To understand why, please refer to the spec in section “8.7.2 Stroking Paths”. In monolithic paths, that intersection must be detected and eliminated by the OpenVG driver. Chances are high, that this will involve at least a O( n log(n) ) operation on the number of segments [and perhaps even an O( n^2) operation]. This operation is complex (usually all intersection points of the widened geometry need to be found), and odds are high it will be done in software. Not all calls to vgDrawPath() are created equal (i.e. 50 calls @ 10ms each < 1 call @ 750 ms)! In general the length the vgDrawPath() call takes is directly proportional to the number of pixels on the screen you are changing times the complexity of the operation you are doing to them ( please note: (pixels_a+pixels_b)complexity_c == pixels_acomplexity_c + pixels_b*complexity_c ).
If you keep the size of paths sane, odds are it will run much faster than a single huge 5000 segment mega-path. That does not mean you need 1 path per segment, but it is probably best to stick to under 200 segments or so (give or take a couple hundred) per path.

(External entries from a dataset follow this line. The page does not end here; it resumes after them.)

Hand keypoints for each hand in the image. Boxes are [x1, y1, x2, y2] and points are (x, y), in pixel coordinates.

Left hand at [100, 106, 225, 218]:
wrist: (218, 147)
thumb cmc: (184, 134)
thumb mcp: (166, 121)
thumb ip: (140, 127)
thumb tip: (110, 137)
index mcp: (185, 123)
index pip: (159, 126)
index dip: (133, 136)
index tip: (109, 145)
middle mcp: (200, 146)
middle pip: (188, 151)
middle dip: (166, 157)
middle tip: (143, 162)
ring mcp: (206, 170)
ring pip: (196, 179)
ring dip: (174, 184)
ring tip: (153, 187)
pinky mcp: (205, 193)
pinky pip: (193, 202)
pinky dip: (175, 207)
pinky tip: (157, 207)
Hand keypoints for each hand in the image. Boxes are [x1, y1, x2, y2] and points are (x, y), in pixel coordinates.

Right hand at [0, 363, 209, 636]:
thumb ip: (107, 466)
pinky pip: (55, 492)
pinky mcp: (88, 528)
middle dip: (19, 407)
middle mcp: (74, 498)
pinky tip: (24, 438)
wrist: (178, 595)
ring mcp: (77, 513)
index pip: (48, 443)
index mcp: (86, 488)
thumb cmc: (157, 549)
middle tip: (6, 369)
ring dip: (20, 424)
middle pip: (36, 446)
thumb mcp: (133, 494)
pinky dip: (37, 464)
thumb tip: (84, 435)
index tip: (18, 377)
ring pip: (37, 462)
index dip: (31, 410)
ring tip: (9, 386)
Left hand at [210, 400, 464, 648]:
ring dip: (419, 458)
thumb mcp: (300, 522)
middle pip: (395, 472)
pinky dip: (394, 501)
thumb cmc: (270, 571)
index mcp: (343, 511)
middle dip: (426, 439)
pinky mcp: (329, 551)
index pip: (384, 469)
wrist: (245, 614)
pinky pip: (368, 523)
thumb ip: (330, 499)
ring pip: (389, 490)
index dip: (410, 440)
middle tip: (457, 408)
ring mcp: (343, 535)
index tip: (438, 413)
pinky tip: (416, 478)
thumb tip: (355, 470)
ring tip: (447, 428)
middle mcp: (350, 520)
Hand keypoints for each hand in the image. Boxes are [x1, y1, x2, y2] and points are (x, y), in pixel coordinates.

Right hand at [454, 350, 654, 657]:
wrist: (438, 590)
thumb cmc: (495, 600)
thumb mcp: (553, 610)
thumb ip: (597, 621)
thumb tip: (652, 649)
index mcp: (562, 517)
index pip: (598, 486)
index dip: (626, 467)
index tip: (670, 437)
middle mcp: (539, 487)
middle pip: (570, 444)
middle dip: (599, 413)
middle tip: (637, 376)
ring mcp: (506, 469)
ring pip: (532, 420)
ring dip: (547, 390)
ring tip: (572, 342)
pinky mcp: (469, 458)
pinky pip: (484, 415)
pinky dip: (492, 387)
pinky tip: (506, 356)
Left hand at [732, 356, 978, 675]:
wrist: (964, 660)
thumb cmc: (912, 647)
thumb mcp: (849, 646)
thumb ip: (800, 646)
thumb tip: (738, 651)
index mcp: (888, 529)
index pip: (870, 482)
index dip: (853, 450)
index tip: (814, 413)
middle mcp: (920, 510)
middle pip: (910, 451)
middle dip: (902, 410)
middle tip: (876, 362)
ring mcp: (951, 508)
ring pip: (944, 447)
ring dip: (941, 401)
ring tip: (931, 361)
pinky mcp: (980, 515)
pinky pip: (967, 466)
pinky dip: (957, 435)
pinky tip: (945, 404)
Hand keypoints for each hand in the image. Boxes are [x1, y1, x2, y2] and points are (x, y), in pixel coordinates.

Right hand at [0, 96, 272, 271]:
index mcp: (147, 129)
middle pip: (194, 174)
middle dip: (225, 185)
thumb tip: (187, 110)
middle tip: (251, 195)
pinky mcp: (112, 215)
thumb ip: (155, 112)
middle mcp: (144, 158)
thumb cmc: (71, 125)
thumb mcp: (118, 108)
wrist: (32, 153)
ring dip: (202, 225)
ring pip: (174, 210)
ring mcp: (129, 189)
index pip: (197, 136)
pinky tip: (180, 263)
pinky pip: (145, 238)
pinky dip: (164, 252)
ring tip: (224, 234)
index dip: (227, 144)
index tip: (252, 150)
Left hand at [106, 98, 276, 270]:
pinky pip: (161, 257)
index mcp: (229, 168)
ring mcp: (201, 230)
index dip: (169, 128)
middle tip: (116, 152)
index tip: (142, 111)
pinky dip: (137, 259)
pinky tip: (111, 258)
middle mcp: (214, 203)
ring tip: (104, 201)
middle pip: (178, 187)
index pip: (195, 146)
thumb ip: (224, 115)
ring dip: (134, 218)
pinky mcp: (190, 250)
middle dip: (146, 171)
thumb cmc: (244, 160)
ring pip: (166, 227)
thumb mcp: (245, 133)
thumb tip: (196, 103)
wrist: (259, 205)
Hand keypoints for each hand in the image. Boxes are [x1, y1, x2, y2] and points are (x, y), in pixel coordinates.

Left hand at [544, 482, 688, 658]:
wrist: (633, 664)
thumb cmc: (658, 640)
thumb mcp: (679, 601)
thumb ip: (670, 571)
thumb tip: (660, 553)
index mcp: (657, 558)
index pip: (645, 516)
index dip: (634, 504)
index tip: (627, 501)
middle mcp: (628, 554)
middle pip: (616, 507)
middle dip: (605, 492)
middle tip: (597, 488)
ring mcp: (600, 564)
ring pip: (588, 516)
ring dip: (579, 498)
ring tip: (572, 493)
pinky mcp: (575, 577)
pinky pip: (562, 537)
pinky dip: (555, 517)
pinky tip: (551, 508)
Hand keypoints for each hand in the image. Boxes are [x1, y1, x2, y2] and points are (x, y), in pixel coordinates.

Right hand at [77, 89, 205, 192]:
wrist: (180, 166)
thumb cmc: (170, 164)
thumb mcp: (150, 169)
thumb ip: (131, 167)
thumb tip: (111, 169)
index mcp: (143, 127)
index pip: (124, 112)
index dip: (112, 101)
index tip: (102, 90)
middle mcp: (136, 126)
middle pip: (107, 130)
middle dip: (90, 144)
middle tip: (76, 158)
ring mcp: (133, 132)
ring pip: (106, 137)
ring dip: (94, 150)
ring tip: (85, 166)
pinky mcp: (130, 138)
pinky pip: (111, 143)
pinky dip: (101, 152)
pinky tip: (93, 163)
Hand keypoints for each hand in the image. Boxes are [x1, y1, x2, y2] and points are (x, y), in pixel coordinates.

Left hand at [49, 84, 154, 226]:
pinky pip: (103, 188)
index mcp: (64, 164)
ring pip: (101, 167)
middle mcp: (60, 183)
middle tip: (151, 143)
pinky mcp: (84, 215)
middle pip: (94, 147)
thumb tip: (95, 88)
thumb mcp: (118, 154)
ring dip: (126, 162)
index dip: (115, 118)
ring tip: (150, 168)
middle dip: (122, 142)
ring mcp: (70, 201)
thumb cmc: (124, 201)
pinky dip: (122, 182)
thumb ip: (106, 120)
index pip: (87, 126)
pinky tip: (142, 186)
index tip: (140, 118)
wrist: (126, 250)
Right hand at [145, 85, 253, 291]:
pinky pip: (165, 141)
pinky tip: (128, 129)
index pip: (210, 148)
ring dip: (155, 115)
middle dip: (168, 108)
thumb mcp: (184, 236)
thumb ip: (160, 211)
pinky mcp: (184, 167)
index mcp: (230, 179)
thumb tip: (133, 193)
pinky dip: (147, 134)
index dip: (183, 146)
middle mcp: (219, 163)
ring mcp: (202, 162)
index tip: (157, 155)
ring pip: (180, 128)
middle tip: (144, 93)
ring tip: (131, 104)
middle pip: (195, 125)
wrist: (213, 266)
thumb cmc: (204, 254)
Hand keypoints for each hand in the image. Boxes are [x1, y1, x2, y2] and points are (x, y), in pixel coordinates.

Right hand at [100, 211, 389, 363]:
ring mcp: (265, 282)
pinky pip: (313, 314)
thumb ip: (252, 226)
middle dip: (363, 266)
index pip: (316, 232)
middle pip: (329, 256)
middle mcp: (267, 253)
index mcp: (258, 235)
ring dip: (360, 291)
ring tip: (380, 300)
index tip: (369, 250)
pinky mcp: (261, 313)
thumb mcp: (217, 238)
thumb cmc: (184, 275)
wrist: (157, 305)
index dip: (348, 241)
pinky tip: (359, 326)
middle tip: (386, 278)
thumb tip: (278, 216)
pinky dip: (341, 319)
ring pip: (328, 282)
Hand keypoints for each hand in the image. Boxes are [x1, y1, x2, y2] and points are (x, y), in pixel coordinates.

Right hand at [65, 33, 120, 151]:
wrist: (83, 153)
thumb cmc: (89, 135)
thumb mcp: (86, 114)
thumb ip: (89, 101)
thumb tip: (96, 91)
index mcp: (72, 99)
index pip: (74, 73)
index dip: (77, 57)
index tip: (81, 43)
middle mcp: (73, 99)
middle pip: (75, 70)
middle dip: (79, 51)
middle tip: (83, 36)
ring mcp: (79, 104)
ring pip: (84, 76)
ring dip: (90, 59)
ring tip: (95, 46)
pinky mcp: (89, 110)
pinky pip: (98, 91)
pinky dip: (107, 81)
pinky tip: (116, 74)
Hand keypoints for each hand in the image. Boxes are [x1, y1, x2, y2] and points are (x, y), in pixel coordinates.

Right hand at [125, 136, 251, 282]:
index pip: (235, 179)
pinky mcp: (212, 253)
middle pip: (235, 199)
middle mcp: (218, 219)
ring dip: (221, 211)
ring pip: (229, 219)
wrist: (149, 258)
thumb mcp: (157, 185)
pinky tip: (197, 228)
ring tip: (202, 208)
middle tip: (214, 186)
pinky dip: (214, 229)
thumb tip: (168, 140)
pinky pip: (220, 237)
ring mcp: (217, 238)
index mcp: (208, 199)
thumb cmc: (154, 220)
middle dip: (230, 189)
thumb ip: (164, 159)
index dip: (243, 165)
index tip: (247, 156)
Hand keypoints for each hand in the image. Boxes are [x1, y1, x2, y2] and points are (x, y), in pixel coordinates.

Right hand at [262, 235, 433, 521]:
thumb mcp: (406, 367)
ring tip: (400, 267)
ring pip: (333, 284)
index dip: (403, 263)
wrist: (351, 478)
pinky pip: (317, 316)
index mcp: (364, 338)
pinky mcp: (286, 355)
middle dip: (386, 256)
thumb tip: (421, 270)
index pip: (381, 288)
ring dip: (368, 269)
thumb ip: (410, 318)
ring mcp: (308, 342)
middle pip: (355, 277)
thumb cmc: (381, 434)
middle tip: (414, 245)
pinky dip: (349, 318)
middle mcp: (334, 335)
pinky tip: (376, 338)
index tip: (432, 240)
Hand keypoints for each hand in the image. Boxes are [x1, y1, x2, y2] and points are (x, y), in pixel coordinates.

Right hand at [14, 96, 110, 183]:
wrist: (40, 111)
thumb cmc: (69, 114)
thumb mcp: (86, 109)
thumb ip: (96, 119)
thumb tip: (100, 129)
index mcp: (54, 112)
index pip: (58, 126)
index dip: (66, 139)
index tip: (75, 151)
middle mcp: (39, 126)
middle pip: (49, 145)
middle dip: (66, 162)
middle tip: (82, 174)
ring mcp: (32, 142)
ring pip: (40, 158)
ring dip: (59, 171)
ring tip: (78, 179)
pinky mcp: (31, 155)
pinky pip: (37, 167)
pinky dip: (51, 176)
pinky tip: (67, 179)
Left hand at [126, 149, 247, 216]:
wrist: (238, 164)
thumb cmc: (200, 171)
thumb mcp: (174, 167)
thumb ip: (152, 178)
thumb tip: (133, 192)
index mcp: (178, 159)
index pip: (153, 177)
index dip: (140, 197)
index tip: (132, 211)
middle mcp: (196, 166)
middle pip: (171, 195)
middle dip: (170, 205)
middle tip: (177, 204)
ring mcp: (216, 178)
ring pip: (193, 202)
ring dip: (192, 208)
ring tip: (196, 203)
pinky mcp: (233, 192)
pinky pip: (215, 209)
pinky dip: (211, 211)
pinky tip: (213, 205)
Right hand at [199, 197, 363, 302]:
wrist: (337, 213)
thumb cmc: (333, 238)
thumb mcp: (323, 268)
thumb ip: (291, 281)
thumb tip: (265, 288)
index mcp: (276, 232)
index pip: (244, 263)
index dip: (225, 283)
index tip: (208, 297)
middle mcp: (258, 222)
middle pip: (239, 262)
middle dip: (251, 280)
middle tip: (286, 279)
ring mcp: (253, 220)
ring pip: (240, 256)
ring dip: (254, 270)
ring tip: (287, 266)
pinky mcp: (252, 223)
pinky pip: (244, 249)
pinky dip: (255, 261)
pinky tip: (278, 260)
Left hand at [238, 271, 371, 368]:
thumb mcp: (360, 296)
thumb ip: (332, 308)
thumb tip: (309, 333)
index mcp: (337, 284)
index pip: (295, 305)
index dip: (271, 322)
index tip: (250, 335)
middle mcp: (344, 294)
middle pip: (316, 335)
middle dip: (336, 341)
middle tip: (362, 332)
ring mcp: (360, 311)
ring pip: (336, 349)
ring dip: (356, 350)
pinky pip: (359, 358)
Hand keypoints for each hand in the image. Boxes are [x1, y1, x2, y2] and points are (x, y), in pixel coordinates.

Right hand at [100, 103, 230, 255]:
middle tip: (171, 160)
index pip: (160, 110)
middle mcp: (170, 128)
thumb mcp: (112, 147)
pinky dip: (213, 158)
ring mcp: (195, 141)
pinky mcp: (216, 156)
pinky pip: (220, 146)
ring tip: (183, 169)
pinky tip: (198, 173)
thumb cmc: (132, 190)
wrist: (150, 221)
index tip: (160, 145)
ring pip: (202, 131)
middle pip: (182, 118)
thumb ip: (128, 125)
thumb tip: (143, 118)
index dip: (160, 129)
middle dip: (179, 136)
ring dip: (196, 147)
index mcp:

Much more important than submitting stuff in one giant batch is to call vgAppendPathData() only once, and then call vgDrawPath() repeatedly without modifying the geometry. So, for example, if you’re animating, it’s thus better to have a separate path for each animation frame, then to be updating the same path each frame with new data.
So just use different paths for different colors. It’ll make you life easier, and I doubt it will have any great negative impact on rendering speed.